In 2007, as a full-time IT professional on a business trip in the Samara region, Ivan started taking pictures of beautiful wood window frames in the small city in which he was staying. With each new shot, he noticed that there were never two houses with similar nalichniki; however, as Ivan tried to look deeper into the matter, it turned out this topic had never been properly researched.
When exploring the subject on his own, Ivan discovered that these types of decorative wood window frames only exist in Greece, Russia and those areas around it. In other European countries, it was the doors that were decorated with carvings, not the windows.
Nalichniki started gaining popularity in Russia in the 17th century when glass windows became more common. First, they were purely functional and used to fill cracks between a log house and window panes, but gradually, they transformed into much more than that: wood window frames became an ornate decoration, a protective charm, a philosophy.
Approximately 100 years ago, almost every home in Russia had a face of its own, thanks to elaborate nalichniki, but as the number of historic log houses shrinks, so are the chances to preserve these pieces of Russian architectural heritage.

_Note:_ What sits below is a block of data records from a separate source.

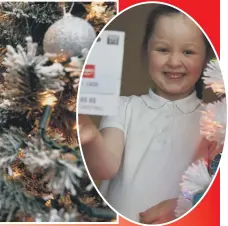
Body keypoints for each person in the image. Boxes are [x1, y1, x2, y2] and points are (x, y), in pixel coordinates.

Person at [78, 5, 214, 224]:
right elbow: (105, 167)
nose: (174, 62)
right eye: (163, 49)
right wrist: (90, 136)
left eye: (188, 52)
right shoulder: (122, 106)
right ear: (146, 52)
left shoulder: (215, 121)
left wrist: (182, 206)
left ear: (205, 59)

That’s why, in 2010, Ivan created the first virtual museum of window frames on Nalichniki.com, where he posted a collection of shots from 101 cities. Now the museum’s collection comprises 10,000 items, and Ivan, who is basically Russia’s only expert on the history of this craft, curates exhibitions, organises educational events and keeps searching for new pieces to complete his collection.
Ivan is planning to visit over 300 cities and publish a multi-volume book on the history of window frames in Russia, with the first part devoted to the ornate window decorations of the Central Federal District.
Ivan’s deepest desire is to gather enough material on window carving traditions of the Urals, Volga Region and Russia’s Far East to show how it changes from region to region.